# CuddleBug Alert!



## RowdyTiel (Jan 24, 2013)

I was trying to get a close up profile pic, and this is what happened. :lol:









She kept asking for scritches! And who could say no to this face?









Her majestys wish is my command!


----------



## Mezza (Feb 19, 2013)

OMG! She makes my heart melt. So adorable.!


----------



## CaliTiels (Oct 18, 2012)

I love her so much!!!


----------



## ollieandme (Mar 25, 2013)

such a pretty bird i can't get over it


----------



## Abby (Jul 30, 2010)

That's just totally precious! I remember my first cockatiel, Minnie, DEMANDED head scratches all of the time! This really makes me miss her....


----------



## Vickitiel (Oct 10, 2012)

Oh my gosh!!


----------



## .Alexandra. (Sep 11, 2012)

What a cutie! 
And so gorgeous!


----------



## eduardo (Jan 27, 2012)

She is totally adorable!!! What a little kitty cat, lol


----------



## Sunshine2009 (Dec 29, 2011)

She is just adorable, love it! Hehe so sweet!!


----------



## ccollin13 (May 24, 2013)

THIS. IS. SO. CUTE. AHHHH, she's precious, I wanna snuggle her all day!!


----------



## moonchild (Jul 29, 2012)

Eeeeee so adorable!!!


----------



## stella116 (Jun 29, 2013)

Beautiful Pictures! She looks like such a sweetie!


----------



## MuffinsMommy (Nov 29, 2013)

Beautiful Cockatiel, I love his dark beak. Very cute.


----------



## Binca (Oct 15, 2013)

Wow, she is gorgeous! And clearly loving he scratches!


----------



## Lulu-Tiel (Jun 3, 2012)

She's adorable! Great quality pictures too.


----------



## Peetenomax (Nov 23, 2013)

She is so pack with sweetness I'm amazed that my head didn't blow up in some sort of cutesplosion!


----------



## Amz (Apr 10, 2013)

Oh my gosh, she is too precious.


----------



## Hellena (Feb 11, 2013)

These are some of the best pictures of a tiel I've seen. Just precious. She is so beautiful. I find the first picture to be quite unique.


----------



## Hellena (Feb 11, 2013)

RowdyTiel said:


> I was trying to get a close up profile pic, and this is what happened. :lol:
> 
> 
> 
> ...


What is her mutation?


----------



## RowdyTiel (Jan 24, 2013)

Thanks! ^^

She's a whiteface.


----------

**Data to use:**
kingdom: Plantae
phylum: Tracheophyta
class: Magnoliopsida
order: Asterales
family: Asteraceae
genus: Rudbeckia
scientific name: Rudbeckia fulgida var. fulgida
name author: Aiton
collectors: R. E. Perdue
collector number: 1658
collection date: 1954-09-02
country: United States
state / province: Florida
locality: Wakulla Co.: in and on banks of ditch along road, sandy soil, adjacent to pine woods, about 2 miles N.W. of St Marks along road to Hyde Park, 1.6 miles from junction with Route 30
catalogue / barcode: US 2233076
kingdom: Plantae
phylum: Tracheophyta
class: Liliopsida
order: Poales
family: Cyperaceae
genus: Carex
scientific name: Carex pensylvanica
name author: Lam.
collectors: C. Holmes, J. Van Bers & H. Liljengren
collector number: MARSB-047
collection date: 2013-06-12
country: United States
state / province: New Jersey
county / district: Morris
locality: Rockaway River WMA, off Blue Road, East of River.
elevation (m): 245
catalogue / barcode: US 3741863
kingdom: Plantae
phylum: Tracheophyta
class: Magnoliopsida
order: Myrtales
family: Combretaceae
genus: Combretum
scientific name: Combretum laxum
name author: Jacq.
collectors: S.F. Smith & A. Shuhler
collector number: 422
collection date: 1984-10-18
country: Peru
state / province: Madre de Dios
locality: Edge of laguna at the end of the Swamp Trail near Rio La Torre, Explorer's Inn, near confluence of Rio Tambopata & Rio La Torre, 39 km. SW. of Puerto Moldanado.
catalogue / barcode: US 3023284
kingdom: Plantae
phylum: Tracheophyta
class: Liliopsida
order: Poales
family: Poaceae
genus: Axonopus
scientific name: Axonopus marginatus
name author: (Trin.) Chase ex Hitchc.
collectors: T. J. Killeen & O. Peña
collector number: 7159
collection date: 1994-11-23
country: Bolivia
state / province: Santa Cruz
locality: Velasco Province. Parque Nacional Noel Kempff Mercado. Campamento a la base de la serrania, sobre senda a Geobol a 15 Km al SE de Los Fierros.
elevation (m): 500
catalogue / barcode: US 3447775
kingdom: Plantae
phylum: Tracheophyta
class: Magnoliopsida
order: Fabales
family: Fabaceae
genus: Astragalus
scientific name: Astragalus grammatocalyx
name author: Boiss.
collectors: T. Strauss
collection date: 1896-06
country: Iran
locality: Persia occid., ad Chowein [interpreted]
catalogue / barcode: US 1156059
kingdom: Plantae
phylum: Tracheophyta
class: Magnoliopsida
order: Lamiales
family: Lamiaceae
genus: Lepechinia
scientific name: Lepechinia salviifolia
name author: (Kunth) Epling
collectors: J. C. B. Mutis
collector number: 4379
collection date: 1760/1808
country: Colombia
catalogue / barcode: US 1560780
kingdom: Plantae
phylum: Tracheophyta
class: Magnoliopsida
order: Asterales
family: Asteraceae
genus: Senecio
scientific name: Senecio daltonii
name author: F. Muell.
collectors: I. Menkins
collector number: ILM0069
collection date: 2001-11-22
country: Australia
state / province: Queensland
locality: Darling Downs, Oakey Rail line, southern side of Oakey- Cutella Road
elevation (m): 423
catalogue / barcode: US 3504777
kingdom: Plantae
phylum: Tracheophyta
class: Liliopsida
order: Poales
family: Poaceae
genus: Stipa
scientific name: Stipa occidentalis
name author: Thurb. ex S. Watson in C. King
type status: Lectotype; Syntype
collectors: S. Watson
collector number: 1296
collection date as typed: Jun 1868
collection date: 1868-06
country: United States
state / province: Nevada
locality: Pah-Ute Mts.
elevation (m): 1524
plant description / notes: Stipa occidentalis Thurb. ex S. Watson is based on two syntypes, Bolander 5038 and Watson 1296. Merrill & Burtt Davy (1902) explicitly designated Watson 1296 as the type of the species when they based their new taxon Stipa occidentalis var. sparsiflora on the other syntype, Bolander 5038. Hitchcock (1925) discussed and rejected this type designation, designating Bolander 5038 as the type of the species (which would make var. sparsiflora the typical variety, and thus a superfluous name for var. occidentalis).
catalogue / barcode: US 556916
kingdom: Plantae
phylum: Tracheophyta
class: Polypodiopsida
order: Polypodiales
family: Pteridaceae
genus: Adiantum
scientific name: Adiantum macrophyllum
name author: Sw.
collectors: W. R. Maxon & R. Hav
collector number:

**Work to complete:**
1. Change "snuggle" to "cuddle" in the cockatiel thread from "## Sunshine2009 (Dec" to "her all day!!", and write out that passage.
2. Return the lines of the entries from the line with "name author: Thurb. ex S. Watson in C. King" to the line with "elevation (m): 1524", copied without any change.
The cockatiel thread and the entries are separate, unrelated material.

**Responses to the tasks:**
1.
## Sunshine2009 (Dec 29, 2011)

She is just adorable, love it! Hehe so sweet!!


----------



## ccollin13 (May 24, 2013)

THIS. IS. SO. CUTE. AHHHH, she's precious, I wanna cuddle her all day!!

2.
name author: Thurb. ex S. Watson in C. King
type status: Lectotype; Syntype
collectors: S. Watson
collector number: 1296
collection date as typed: Jun 1868
collection date: 1868-06
country: United States
state / province: Nevada
locality: Pah-Ute Mts.
elevation (m): 1524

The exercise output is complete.